Is Overlord a pro- or anti-war film? Maybe that’s a silly question to ask of a movie that goes in some, uh, abnormal directions. The film, directed by Julius Avery and co-written by Mark L. Smith and (Oscar nominee) Billy Ray, is indeed set during World War II in a tiny French village on the eve of the D-Day invasion. We’re harnessed to a small band of soldiers on a mission to take down a radio tower installed in a church. As expected, there are moments of extreme terror and violent satisfaction—there are also undead mutants. Pro- or anti-war? Perhaps it’s hard to say.
Since this is a J.J. Abrams-produced picture, Overlord has a certain professional sheen. It opens on a plane bound for the continent, paratroopers at the ready. We meet the gang: innocent Boyce (Jovan Adepo), wiseacre Tibbet (John Magaro), haunted Ford (Wyatt Russell), and a few more. Their landing is explosive (to say the least), they connect with another archetype, the tougher-than-she-looks Chloe (Mathilde Ollivier), meet the nefarious villain Wafner (Pilou Asbæk), and then let the plot get to work. To the film’s credit, this is all effectively done, with Avery ably moving the action through town and country—and a secret Nazi lab—with force. The actors, meanwhile, hit their marks and sell the story; their characters aren’t much more than clichés marching to the script’s drum, but we root for the good guys to succeed and get out alive (while hoping the evil Nazis get theirs). There’s not much else here that’s a surprise—even the surprise.
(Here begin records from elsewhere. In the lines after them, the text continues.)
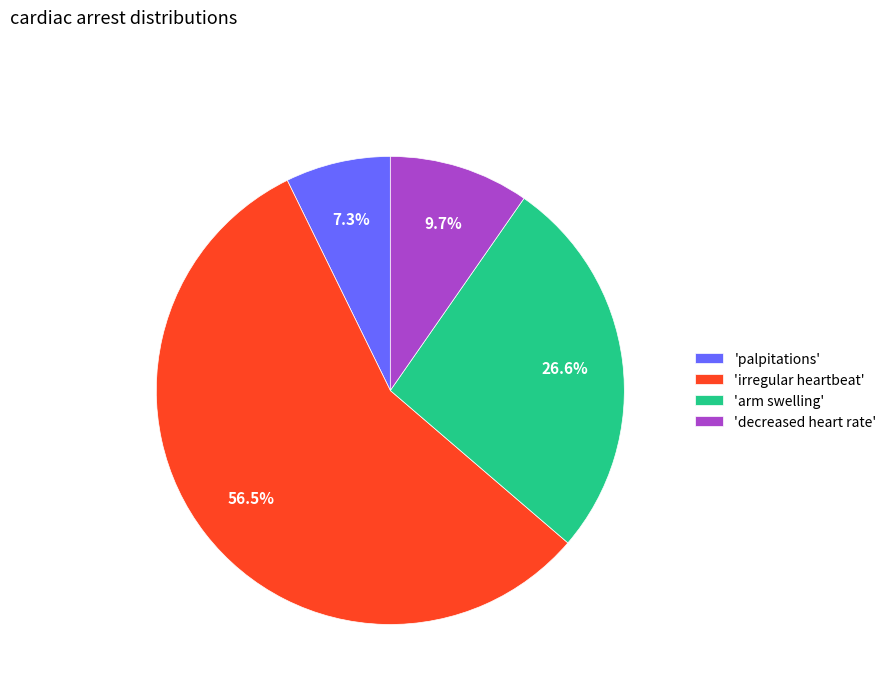

How many slices are in this pie chart?

4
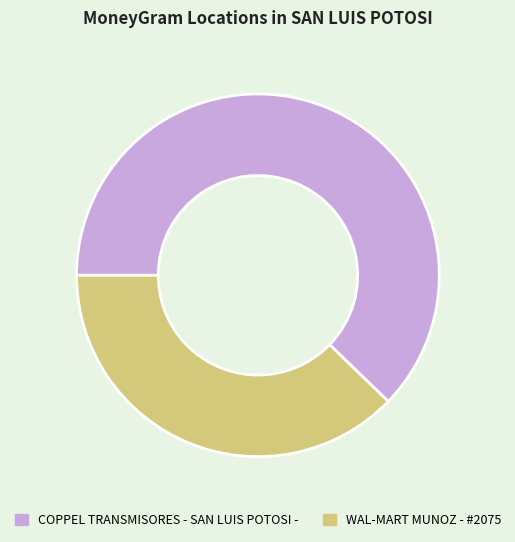

How many slices are in this pie chart?

2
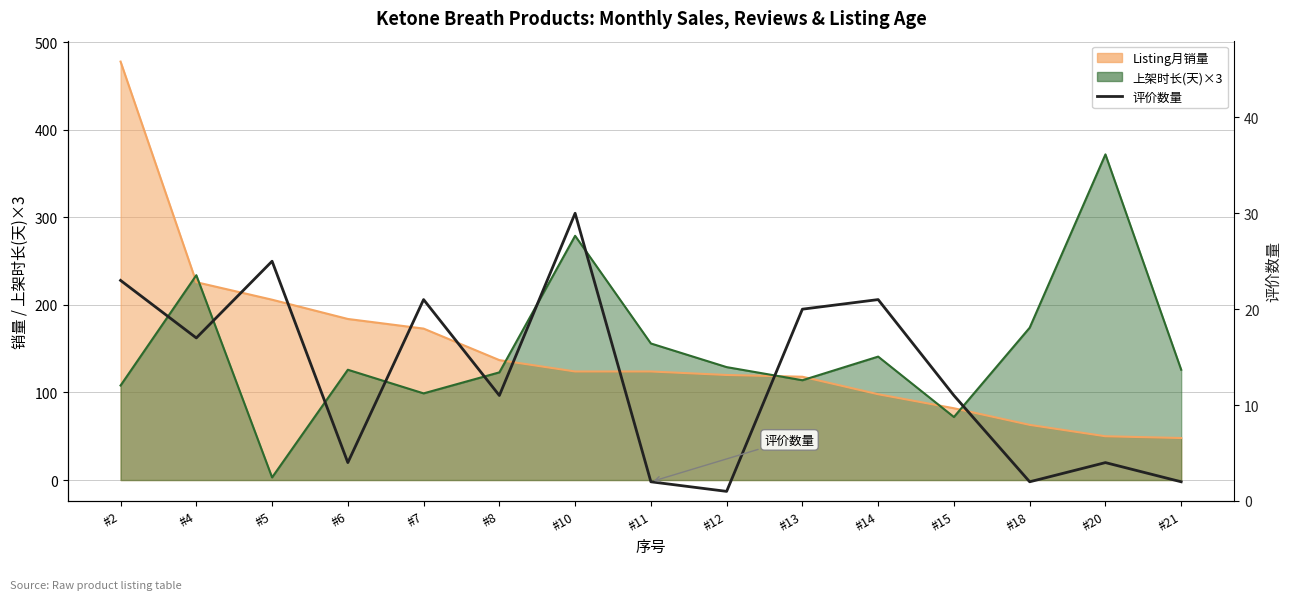

The value at #12 is 2. True or false?

False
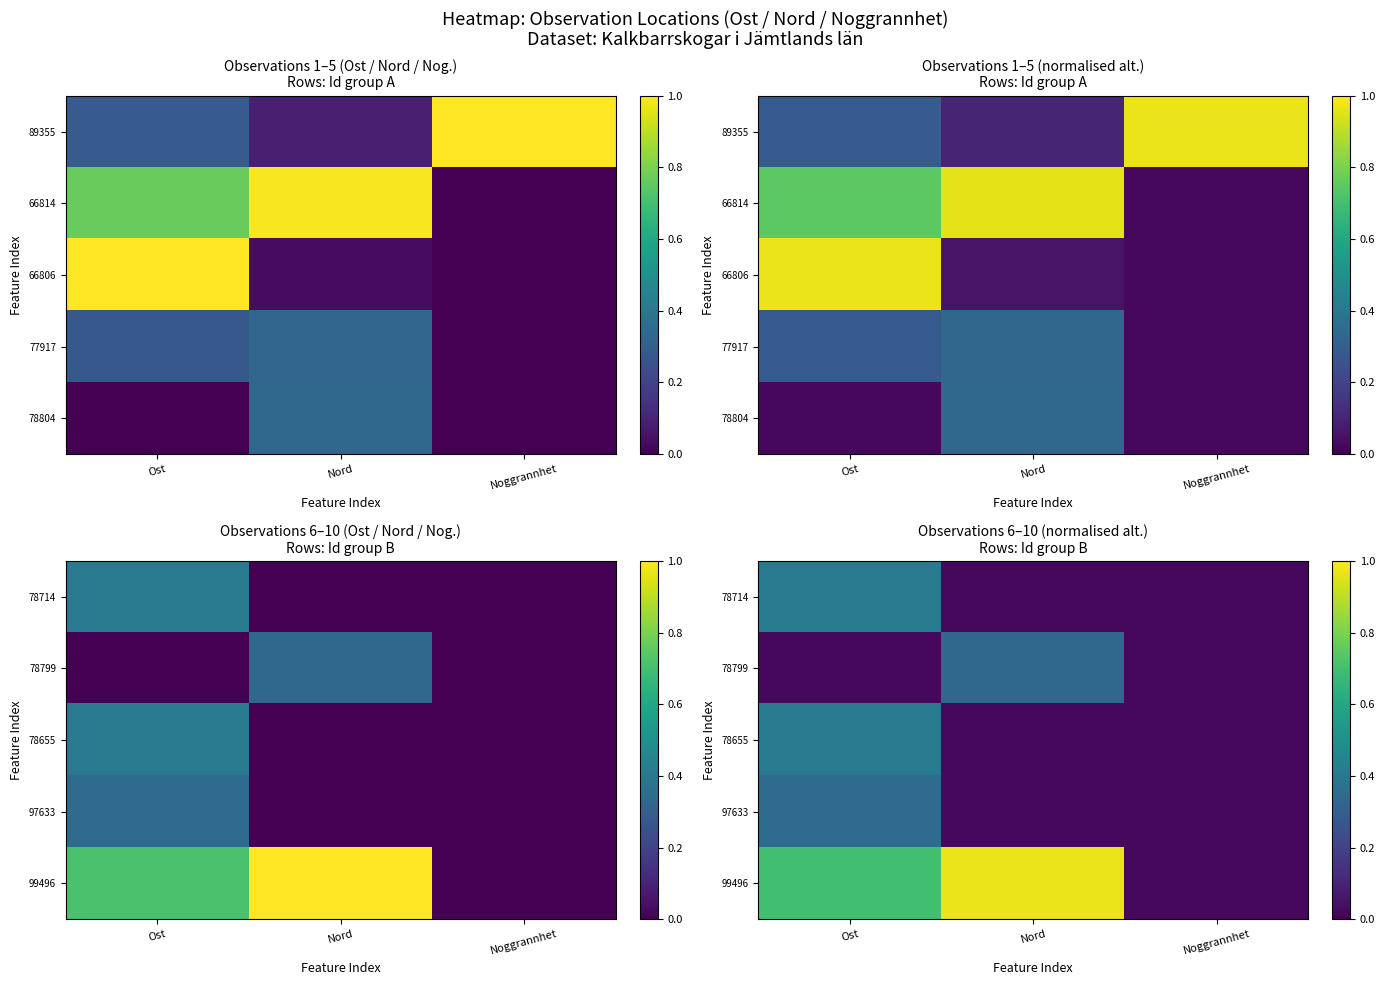

At which category does the chart reach its minimum across all series?

Noggrannhet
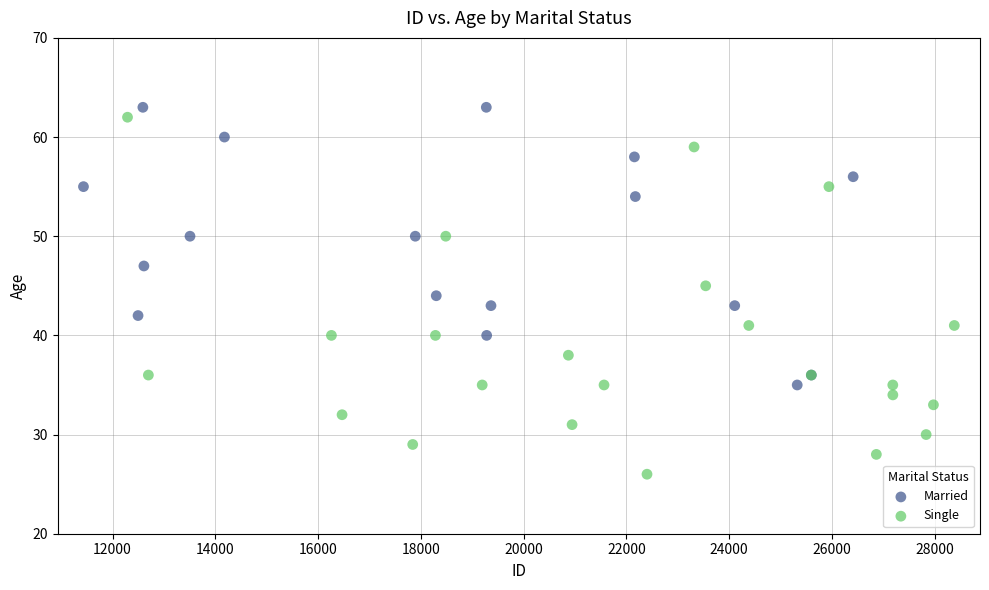

Which series has the largest Y range (max minus min)?

Single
Which is ultimately what makes that pro/anti-war question moot. Overlord is a video game presented as a genre exercise. It ticks a few boxes to earn its grizzly war/thriller/horror bonafides, but outside these mashup qualifications what else is there to even consider? We come out with exactly the same knowledge we had going in—war is hell, Nazis are bad, don’t toy with the laws of nature. Unlike the best genre films, Overlord stands only for itself.